Carter later turned to Page and said it was important to continue having informal discussions.

“Okay,” Page said.

Carter also asked attorneys for Santa Ana, Anaheim, and Orange if he has permission to speak with their high-ranking police officials who attended the meeting. “Yes, your honor,” the attorneys replied.

He also asked attorneys for Santa Ana and the county if he has their permission to speak with Pulido, the mayor, and Do, the supervisors’ chairman. The attorneys said yes.

Carter and Page had clashed previously. During riverbed evictions in February, the judge angrily reprimanded Page for failing to prevent a mix-up that allowed sheriff’s deputies to move into a homeless encampment before county health workers arrived to offer homeless people housing and services.

And Carter grew upset after Page said it was unsafe and “reckless” for Carter to have attorneys meet in the dark along the riverbed camp for a 7 p.m. court meeting, where they were accompanied by two U.S. marshals and two sheriff’s deputies.

The dynamic was warmer at Friday’s court meeting. As Carter was inviting county and city officials on the early-morning tour, he extended the invitation to Page.

“Bring Leon along. I miss him,” Carter said, smiling. Page let out a loud laugh from the audience.

Attorneys for homeless people have credited Page’s lawyer team in recent days with collaborating to address problems as they’ve arisen.

Earlier this week, on Wednesday and Thursday, the county required at least 30 people to leave the Baymont Inn & Suites in Anaheim, where the county had been providing mental health beds through a contractor, Telecare Corp.

About 85 people remained at the Baymont motel, after the 30 people were required to leave said county spokeswoman Jennifer Nentwig.

Most of the people required to leave Baymont have moved to a residential program – run by the nonprofit Illumination Foundation under a county contract – that advocates say is providing much better care than people were receiving at Baymont.

Weitzman, the lead attorney for homeless people, said of the Illumination Foundation program: “It sounds like they intend to have all the things a shelter should have,” including private spaces for people, mental health services, transportation to and from appointments, and accommodations for partners, service animals and pets.

“We are still hopeful that there will be progress and that cities are working with the county on solutions,” Weitzman said in a text message Friday evening.

“We are still disappointed at the low quality of care at the Baymont and the way in which reassessments seem to be done only to move people out of [the mental health program] rather than into it leaving many paid but empty rooms. And we continue to be worried about the impending downloads from temporary options with no available beds in overcrowded shelters,” she added.
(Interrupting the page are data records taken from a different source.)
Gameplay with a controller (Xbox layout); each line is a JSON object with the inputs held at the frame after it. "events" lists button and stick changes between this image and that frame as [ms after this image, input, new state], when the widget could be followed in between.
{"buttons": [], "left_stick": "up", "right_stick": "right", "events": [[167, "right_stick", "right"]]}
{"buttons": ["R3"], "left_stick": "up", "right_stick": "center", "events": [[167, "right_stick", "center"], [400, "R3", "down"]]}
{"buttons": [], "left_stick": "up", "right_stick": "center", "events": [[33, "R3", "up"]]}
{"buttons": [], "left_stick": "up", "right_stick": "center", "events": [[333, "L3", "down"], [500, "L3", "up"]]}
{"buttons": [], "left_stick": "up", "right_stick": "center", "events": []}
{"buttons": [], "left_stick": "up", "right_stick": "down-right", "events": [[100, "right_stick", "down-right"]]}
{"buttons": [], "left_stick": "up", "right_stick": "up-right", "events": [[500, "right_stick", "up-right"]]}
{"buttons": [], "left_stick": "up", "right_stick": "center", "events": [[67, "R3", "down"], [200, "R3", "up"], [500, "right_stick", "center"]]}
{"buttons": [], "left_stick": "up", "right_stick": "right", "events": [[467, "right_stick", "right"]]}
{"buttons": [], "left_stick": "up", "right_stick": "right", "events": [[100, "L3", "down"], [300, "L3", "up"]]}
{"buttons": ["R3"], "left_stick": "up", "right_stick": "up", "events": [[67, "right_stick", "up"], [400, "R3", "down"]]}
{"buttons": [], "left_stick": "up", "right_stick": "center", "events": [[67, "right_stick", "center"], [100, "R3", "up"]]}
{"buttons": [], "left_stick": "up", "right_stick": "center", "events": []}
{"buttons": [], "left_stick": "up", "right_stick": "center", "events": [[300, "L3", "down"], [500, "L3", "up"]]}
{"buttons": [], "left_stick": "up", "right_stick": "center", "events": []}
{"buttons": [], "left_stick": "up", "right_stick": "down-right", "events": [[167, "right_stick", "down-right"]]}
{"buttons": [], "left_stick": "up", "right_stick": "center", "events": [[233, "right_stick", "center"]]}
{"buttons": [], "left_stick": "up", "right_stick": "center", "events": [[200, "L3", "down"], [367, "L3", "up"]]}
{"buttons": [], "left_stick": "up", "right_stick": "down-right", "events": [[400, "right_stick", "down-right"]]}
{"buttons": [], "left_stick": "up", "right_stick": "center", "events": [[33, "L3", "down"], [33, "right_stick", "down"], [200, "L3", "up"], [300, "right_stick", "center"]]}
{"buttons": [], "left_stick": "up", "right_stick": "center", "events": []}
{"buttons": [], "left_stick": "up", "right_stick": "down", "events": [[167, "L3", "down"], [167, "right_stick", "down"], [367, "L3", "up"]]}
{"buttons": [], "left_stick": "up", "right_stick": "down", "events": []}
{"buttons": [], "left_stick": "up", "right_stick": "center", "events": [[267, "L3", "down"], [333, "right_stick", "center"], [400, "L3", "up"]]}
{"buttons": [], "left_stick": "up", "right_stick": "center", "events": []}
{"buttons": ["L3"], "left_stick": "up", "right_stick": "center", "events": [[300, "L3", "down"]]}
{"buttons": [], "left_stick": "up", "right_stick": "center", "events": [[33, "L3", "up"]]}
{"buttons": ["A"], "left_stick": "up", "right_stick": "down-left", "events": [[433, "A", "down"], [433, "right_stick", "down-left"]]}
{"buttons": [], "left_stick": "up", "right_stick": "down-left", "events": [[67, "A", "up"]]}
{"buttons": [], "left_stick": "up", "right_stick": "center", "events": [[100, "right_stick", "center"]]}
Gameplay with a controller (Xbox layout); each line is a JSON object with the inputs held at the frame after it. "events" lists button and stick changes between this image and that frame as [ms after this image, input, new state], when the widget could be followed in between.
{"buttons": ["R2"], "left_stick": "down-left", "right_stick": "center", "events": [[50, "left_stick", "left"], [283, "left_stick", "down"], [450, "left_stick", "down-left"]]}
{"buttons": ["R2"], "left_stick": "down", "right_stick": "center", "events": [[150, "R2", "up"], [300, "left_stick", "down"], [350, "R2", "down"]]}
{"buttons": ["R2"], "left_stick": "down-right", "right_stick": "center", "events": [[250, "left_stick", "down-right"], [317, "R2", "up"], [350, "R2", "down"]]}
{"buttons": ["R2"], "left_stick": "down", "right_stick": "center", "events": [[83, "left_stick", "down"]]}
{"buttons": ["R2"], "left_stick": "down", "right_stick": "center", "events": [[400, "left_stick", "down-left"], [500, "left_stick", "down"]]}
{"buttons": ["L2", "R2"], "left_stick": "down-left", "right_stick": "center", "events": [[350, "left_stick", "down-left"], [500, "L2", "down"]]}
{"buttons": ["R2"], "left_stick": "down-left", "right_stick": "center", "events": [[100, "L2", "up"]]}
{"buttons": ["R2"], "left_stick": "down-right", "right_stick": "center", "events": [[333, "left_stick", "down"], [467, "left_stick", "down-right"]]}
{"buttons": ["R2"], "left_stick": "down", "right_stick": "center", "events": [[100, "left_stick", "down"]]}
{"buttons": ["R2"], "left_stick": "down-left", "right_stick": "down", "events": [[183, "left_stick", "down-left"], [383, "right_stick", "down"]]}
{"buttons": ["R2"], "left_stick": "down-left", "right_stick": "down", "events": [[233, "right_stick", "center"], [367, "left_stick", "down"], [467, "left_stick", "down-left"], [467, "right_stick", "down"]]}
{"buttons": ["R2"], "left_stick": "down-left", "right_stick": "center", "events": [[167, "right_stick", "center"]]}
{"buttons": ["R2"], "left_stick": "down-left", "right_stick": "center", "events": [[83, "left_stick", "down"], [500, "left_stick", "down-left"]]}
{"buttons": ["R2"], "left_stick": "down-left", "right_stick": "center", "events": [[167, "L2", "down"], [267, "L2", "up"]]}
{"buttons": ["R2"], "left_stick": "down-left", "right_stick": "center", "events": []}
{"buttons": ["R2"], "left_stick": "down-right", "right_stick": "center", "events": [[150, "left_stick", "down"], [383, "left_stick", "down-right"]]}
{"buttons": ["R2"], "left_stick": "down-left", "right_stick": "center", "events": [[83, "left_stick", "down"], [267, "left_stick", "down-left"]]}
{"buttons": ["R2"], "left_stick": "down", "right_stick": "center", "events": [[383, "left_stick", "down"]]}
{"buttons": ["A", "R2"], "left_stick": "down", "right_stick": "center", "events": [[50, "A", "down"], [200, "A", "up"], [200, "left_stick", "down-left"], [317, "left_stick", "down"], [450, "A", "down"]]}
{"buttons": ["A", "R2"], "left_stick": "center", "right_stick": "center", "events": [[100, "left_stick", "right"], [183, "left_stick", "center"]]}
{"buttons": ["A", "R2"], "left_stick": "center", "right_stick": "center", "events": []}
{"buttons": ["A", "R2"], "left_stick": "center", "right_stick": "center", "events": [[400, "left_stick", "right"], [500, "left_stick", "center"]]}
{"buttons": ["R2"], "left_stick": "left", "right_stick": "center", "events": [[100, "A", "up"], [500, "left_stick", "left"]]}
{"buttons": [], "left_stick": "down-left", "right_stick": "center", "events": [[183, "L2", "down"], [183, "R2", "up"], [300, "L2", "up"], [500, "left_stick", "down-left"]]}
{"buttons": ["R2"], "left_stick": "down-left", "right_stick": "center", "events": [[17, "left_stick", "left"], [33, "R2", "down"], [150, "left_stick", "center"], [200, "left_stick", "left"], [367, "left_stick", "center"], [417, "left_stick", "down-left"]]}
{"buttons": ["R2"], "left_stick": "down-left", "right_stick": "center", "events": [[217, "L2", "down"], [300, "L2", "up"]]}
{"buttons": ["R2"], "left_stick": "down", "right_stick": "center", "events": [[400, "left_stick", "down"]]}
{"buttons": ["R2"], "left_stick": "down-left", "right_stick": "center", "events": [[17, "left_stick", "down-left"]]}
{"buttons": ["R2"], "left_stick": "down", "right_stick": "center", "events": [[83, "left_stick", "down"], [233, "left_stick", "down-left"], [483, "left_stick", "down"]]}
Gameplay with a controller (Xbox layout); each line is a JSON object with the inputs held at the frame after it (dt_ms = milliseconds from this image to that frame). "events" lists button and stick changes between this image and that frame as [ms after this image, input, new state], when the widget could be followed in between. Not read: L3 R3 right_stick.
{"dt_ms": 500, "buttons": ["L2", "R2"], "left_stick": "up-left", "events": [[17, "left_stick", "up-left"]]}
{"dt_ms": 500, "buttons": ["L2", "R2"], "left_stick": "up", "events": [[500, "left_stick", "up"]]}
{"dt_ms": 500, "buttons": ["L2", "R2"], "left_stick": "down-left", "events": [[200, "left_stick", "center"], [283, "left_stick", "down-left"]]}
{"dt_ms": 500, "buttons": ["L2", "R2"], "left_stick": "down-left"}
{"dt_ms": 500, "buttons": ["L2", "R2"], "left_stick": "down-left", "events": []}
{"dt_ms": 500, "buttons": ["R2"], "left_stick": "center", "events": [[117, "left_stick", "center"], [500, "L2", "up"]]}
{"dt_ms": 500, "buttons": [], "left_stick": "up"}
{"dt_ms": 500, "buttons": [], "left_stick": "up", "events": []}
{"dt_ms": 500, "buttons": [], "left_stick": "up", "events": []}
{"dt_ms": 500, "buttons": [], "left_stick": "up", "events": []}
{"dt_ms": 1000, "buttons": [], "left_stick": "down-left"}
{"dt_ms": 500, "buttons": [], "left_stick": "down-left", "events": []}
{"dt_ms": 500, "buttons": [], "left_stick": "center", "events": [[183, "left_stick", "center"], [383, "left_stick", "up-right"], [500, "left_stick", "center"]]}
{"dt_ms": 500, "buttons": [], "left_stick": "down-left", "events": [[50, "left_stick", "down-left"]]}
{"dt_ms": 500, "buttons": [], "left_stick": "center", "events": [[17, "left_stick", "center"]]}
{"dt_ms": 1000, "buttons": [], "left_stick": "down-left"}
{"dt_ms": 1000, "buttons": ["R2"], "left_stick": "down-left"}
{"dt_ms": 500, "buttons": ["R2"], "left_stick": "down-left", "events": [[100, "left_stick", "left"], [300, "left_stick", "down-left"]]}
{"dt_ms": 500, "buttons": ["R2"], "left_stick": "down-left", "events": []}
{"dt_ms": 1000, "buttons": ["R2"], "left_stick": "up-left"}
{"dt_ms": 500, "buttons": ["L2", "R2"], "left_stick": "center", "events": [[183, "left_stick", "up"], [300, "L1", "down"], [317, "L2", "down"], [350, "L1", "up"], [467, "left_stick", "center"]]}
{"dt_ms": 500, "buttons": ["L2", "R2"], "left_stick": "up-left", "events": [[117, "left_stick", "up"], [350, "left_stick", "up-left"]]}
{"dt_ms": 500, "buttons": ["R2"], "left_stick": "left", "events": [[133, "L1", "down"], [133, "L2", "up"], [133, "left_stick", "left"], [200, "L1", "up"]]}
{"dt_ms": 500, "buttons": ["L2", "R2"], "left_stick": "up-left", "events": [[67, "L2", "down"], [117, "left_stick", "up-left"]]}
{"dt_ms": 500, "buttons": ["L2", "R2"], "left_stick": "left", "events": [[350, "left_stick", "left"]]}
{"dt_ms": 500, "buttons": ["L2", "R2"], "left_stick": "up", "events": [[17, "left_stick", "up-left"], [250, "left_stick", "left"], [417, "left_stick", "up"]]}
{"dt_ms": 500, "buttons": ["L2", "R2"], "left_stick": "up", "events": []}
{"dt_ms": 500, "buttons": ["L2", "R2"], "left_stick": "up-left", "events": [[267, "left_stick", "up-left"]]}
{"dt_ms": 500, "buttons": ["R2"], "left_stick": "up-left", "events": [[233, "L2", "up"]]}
“It does sound like many of the cities are focused on solutions and we all agree that ending homelessness in our communities is better than simply ending criminalization.”

“I think that [Carter’s] comments today will expedite” the process of finding new shelter sites, Pulido told Voice of OC after Friday’s court meeting. He said he expects officials will be “very active” over the next 45 days.

Earlier in the day, when Carter was meeting privately with local officials, Pulido said it was “a rough discussion.”

Carter “looked a lot of people straight in the eye,” Pulido said, without explaining further. The discussion included Pulido, Anaheim Mayor Pro Tem Jose Moreno, county Health Care Agency Director Richard Sanchez, and high-ranking police officials from Anaheim and Santa Ana.

Carter expressed optimism during the open sessions that officials would rise to the occasion and expand shelter, services, and long-term housing. He said he has “a lot of hope” for south county.

“There’s an opportunity here to build infrastructure that’s never been built before,” Carter said of the overall effort.

If local officials and community members in Orange County can “get a thousand people off the street,” Carter said, he’d rather have that than issuing a restraining order against cities that 20 years from now sits on a “bookshelf.”

There is a “need for emergency intakes,” Carter said, referring to shelters. He added: “Long-term supportive housing makes tremendous sense,” calling it “the golden pot at the end of the rainbow.”